If we have the equation
$ (a+b)^n = (a+b)\times(a+b)\times(a+b)\times \ldots \times (a+b) $
expanding the right hand side of the above, is the sum of terms in the form $a^n$, $a^{n-1}b$,$a^{n-2}b^2$, $\ldots$, $b^n$. That is $a^{n-1}b^k$ for $k=0,1,\ldots,n$
Now, my textbook states the following
Each term of the form $a^{n-k}b^k$ arises by choosing the variable $b$ from $k$ of the pairs of brackets on the right hand side of the equation and the variable $a$ from the remaining $n-k$ pairs of brackets.
My question is now, why? There is no proof given for this, and I am struggling to understand why the above holds.For a very simple expansion, where $k=1$ and $n=2$, we have 2 terms of the form $ab$, here its pretty easy to see from
$ (a+b)(a+b) = a(a+b) + b(a+b) = a^2 + b^2 + 2ab $
why the statement in the book holds for this case. But, for bigger ones, such as $(a+b)^3$ i can't see it. I can see that there is 3 ways of choosing one $b$ and two $a$, for the term $a^2b$ when looking at $(a+b)(a+b)(a+b)$, but I cant relate it to the expansion of them, if that makes sense?

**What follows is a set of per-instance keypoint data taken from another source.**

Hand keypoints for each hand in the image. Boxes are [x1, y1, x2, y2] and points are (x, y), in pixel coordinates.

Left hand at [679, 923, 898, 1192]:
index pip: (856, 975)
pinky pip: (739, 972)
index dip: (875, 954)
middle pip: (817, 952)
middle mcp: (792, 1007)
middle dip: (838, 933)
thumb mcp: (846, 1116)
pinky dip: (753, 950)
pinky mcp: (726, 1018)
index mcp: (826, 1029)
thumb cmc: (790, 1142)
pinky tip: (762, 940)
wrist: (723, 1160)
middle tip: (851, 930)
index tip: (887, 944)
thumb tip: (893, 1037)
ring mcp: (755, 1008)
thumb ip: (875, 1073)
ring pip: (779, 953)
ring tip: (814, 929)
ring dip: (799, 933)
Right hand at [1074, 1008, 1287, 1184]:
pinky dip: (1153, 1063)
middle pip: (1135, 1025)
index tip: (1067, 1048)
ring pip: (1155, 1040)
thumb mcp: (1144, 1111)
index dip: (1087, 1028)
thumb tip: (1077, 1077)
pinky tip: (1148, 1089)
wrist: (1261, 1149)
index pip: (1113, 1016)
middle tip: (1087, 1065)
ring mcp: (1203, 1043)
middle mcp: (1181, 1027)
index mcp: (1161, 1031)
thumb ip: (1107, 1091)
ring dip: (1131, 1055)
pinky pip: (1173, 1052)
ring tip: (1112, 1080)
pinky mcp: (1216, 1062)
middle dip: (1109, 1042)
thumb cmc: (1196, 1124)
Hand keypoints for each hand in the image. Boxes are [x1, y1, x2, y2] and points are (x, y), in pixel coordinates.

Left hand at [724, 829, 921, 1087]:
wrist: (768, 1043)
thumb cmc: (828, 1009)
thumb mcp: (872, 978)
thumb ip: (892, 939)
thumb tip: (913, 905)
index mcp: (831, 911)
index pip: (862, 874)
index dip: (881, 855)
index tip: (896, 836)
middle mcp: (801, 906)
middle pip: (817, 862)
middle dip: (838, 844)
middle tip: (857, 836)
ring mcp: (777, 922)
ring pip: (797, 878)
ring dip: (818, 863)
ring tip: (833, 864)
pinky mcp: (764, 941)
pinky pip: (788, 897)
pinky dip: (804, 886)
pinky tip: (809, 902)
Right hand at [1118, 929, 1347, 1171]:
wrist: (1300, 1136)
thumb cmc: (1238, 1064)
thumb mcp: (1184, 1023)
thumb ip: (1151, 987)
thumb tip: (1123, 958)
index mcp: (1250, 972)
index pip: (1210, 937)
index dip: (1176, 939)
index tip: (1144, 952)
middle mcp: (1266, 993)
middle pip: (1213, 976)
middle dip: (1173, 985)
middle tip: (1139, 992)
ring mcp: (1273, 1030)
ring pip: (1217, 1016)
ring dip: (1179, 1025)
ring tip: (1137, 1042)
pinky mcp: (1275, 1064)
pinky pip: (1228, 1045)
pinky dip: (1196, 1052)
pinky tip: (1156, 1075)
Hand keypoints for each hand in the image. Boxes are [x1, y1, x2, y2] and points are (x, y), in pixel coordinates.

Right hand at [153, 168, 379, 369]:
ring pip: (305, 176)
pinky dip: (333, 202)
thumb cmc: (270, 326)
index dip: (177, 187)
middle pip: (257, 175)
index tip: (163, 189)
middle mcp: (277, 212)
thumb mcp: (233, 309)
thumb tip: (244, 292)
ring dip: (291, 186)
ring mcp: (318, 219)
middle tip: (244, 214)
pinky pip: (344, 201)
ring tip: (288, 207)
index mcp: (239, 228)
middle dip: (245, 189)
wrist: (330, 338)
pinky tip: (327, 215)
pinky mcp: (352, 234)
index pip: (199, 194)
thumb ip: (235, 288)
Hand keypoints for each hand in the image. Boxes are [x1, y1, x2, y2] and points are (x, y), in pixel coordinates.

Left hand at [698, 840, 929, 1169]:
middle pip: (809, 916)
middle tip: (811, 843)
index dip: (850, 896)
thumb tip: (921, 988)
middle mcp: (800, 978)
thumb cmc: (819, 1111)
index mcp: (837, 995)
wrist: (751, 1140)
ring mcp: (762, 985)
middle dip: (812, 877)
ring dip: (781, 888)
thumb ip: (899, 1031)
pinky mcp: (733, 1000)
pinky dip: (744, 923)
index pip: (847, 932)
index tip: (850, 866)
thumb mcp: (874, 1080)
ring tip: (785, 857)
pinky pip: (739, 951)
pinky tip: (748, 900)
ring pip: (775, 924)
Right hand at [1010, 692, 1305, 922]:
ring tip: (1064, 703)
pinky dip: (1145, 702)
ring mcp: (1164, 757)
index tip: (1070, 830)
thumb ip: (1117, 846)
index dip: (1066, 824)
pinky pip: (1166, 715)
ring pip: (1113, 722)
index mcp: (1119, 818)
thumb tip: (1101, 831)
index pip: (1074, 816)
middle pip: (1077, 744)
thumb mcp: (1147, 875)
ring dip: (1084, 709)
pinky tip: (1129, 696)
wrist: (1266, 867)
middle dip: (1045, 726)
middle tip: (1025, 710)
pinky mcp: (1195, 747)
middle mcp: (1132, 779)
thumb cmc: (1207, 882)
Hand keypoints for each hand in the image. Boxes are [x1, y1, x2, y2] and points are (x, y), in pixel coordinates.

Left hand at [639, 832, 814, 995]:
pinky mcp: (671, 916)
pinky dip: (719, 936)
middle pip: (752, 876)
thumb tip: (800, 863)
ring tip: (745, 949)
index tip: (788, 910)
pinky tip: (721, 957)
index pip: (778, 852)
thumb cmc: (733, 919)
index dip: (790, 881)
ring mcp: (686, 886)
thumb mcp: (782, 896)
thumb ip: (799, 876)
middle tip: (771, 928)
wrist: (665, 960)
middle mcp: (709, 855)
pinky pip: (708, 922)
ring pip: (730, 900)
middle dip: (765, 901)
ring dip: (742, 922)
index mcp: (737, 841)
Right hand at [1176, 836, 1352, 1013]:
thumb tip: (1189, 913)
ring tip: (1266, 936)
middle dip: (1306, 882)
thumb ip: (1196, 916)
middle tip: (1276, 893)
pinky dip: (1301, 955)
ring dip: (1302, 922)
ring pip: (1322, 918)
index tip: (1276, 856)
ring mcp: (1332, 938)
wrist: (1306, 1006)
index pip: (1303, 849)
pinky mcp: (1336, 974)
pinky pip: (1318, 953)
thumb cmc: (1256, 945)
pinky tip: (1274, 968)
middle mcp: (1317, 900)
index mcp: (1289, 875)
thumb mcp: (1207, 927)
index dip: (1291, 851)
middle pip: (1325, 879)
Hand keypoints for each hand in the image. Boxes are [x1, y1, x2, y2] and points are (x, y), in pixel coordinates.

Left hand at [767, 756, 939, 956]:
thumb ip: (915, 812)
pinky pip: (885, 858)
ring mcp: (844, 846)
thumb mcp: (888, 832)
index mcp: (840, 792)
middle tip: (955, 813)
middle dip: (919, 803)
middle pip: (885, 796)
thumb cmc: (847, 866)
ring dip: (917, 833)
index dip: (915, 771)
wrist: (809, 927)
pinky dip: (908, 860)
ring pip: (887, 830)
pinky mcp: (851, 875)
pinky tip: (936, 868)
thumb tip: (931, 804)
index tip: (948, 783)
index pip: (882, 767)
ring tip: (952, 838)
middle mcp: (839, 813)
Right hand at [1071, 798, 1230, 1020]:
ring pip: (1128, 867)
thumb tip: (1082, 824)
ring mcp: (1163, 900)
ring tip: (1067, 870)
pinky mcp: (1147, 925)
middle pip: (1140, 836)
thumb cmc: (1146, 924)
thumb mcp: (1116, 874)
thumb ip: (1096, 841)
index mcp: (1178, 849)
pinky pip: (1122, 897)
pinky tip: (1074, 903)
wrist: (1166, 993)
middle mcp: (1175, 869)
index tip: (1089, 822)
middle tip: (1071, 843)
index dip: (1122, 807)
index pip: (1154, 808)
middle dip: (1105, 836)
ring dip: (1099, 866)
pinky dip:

To simplify talking about the statement a bit, let $C_i = (a + b)$ for $1\le i \le b$, so $$(a + b)^n = C_1 \times \dots \times C_n.$$ For the case where $n = 3$ and the term $a^2b$:
If we choose $b$ from $C_1$, then we choose $a$ from $C_2$ and $C_3$.
If we choose $b$ from $C_2$, then we choose $a$ from $C_1$ and $C_3$.
If we choose $b$ from $C_3$, then we choose $a$ from $C_1$ and $C_2$.
Thus the coefficient of $a^2b$ is $3 = \binom{3}{1}$.
More generally you should be able to see that a term of $a^{n - k}b^k$ must have taken either $a$ or a $b$ from any term $C_i$. Thus simply follows from $$(a + b)^n = C_1 \times\dots\times C_n = (a + b)[C_1 \times\dots C_{i - 1} \times C_{i + 1} \times C_n]$$ Since each $C_i$ contributes exactly one $a$ or $b$, we end up with exactly $k$ of the choices being $b$ and exactly $n - k$ of the choices being $a$. Since there are $\binom{n}{k}$ ways to choose to either take $b$ or not to take $b$ from each $C_i$, we end up with $\binom{n}{k}$ terms of $a^{n-k}b^k$.